- Problem to solve
Your response must be an exact transcription of the lines from the one containing "225-22 | ANDERSEN" through the final line of the data.

[[ Data section, beginning ]]

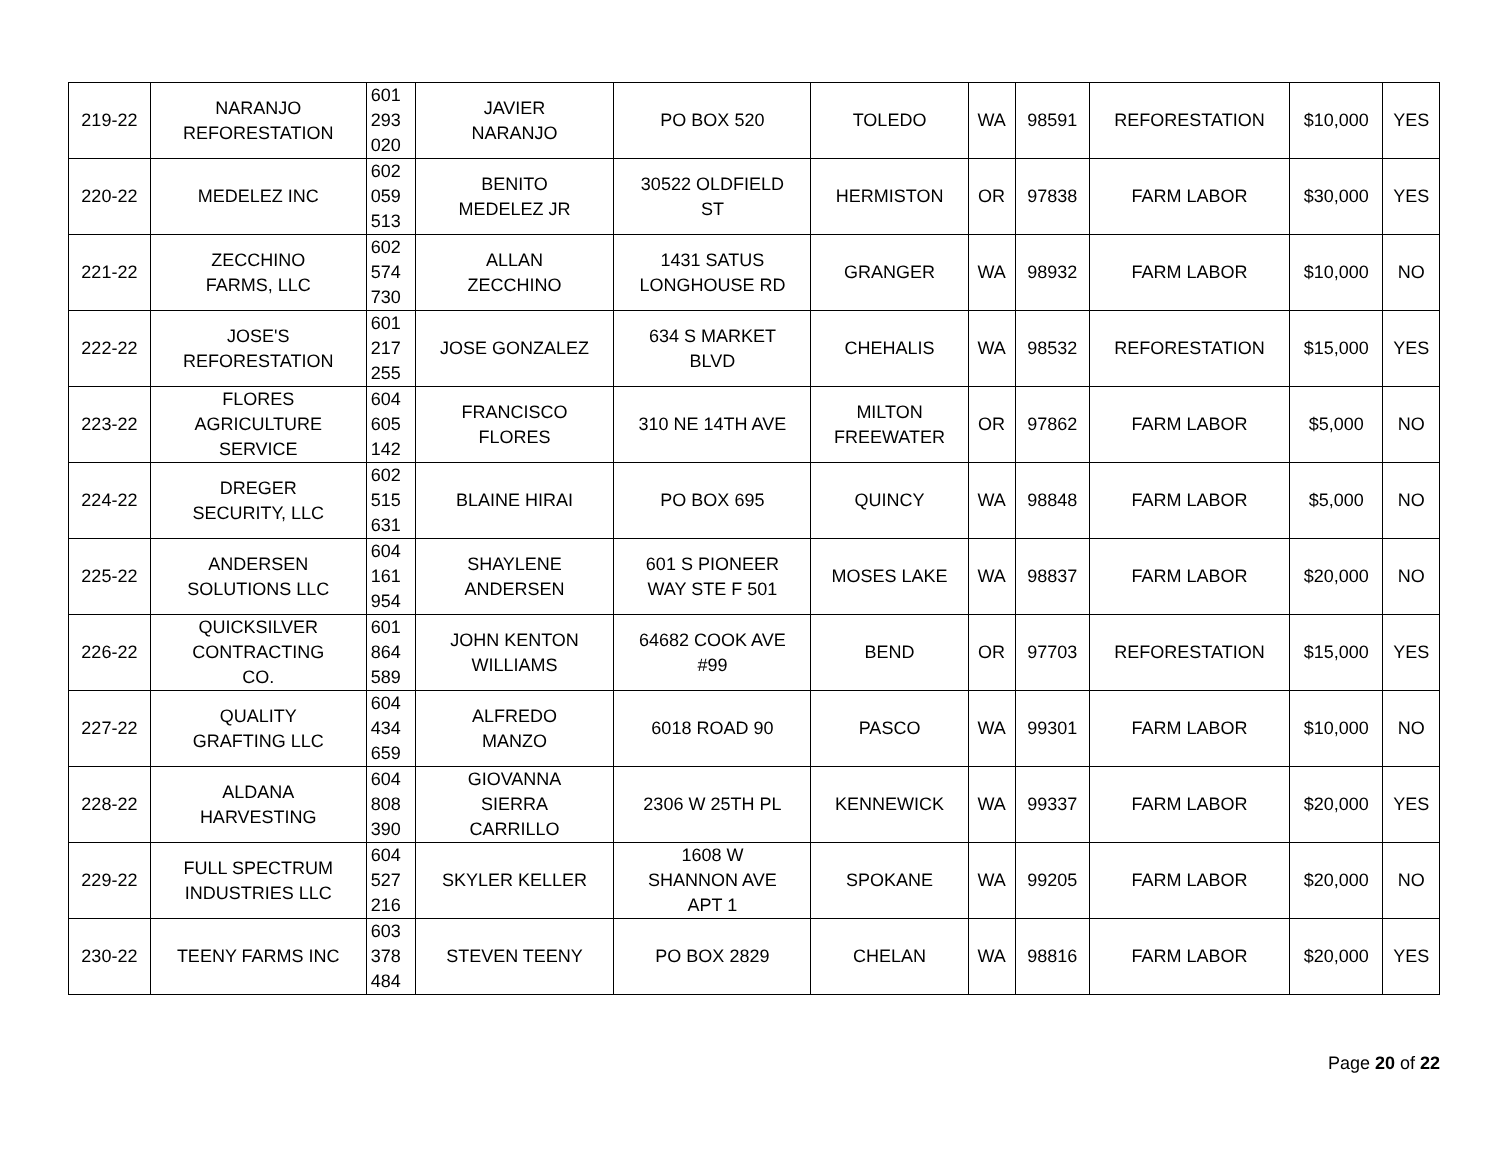| 219-22 | NARANJO REFORESTATION | 601 293 020 | JAVIER NARANJO | PO BOX 520 | TOLEDO | WA | 98591 | REFORESTATION | $10,000 | YES |
| 220-22 | MEDELEZ INC | 602 059 513 | BENITO MEDELEZ JR | 30522 OLDFIELD ST | HERMISTON | OR | 97838 | FARM LABOR | $30,000 | YES |
| 221-22 | ZECCHINO FARMS, LLC | 602 574 730 | ALLAN ZECCHINO | 1431 SATUS LONGHOUSE RD | GRANGER | WA | 98932 | FARM LABOR | $10,000 | NO |
| 222-22 | JOSE'S REFORESTATION | 601 217 255 | JOSE GONZALEZ | 634 S MARKET BLVD | CHEHALIS | WA | 98532 | REFORESTATION | $15,000 | YES |
| 223-22 | FLORES AGRICULTURE SERVICE | 604 605 142 | FRANCISCO FLORES | 310 NE 14TH AVE | MILTON FREEWATER | OR | 97862 | FARM LABOR | $5,000 | NO |
| 224-22 | DREGER SECURITY, LLC | 602 515 631 | BLAINE HIRAI | PO BOX 695 | QUINCY | WA | 98848 | FARM LABOR | $5,000 | NO |
| 225-22 | ANDERSEN SOLUTIONS LLC | 604 161 954 | SHAYLENE ANDERSEN | 601 S PIONEER WAY STE F 501 | MOSES LAKE | WA | 98837 | FARM LABOR | $20,000 | NO |
| 226-22 | QUICKSILVER CONTRACTING CO. | 601 864 589 | JOHN KENTON WILLIAMS | 64682 COOK AVE #99 | BEND | OR | 97703 | REFORESTATION | $15,000 | YES |
| 227-22 | QUALITY GRAFTING LLC | 604 434 659 | ALFREDO MANZO | 6018 ROAD 90 | PASCO | WA | 99301 | FARM LABOR | $10,000 | NO |
| 228-22 | ALDANA HARVESTING | 604 808 390 | GIOVANNA SIERRA CARRILLO | 2306 W 25TH PL | KENNEWICK | WA | 99337 | FARM LABOR | $20,000 | YES |
| 229-22 | FULL SPECTRUM INDUSTRIES LLC | 604 527 216 | SKYLER KELLER | 1608 W SHANNON AVE APT 1 | SPOKANE | WA | 99205 | FARM LABOR | $20,000 | NO |
| 230-22 | TEENY FARMS INC | 603 378 484 | STEVEN TEENY | PO BOX 2829 | CHELAN | WA | 98816 | FARM LABOR | $20,000 | YES |
Page 20 of 22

[[ Data section, end ]]

- Task output
| 225-22 | ANDERSEN SOLUTIONS LLC | 604 161 954 | SHAYLENE ANDERSEN | 601 S PIONEER WAY STE F 501 | MOSES LAKE | WA | 98837 | FARM LABOR | $20,000 | NO |
| 226-22 | QUICKSILVER CONTRACTING CO. | 601 864 589 | JOHN KENTON WILLIAMS | 64682 COOK AVE #99 | BEND | OR | 97703 | REFORESTATION | $15,000 | YES |
| 227-22 | QUALITY GRAFTING LLC | 604 434 659 | ALFREDO MANZO | 6018 ROAD 90 | PASCO | WA | 99301 | FARM LABOR | $10,000 | NO |
| 228-22 | ALDANA HARVESTING | 604 808 390 | GIOVANNA SIERRA CARRILLO | 2306 W 25TH PL | KENNEWICK | WA | 99337 | FARM LABOR | $20,000 | YES |
| 229-22 | FULL SPECTRUM INDUSTRIES LLC | 604 527 216 | SKYLER KELLER | 1608 W SHANNON AVE APT 1 | SPOKANE | WA | 99205 | FARM LABOR | $20,000 | NO |
| 230-22 | TEENY FARMS INC | 603 378 484 | STEVEN TEENY | PO BOX 2829 | CHELAN | WA | 98816 | FARM LABOR | $20,000 | YES |
Page 20 of 22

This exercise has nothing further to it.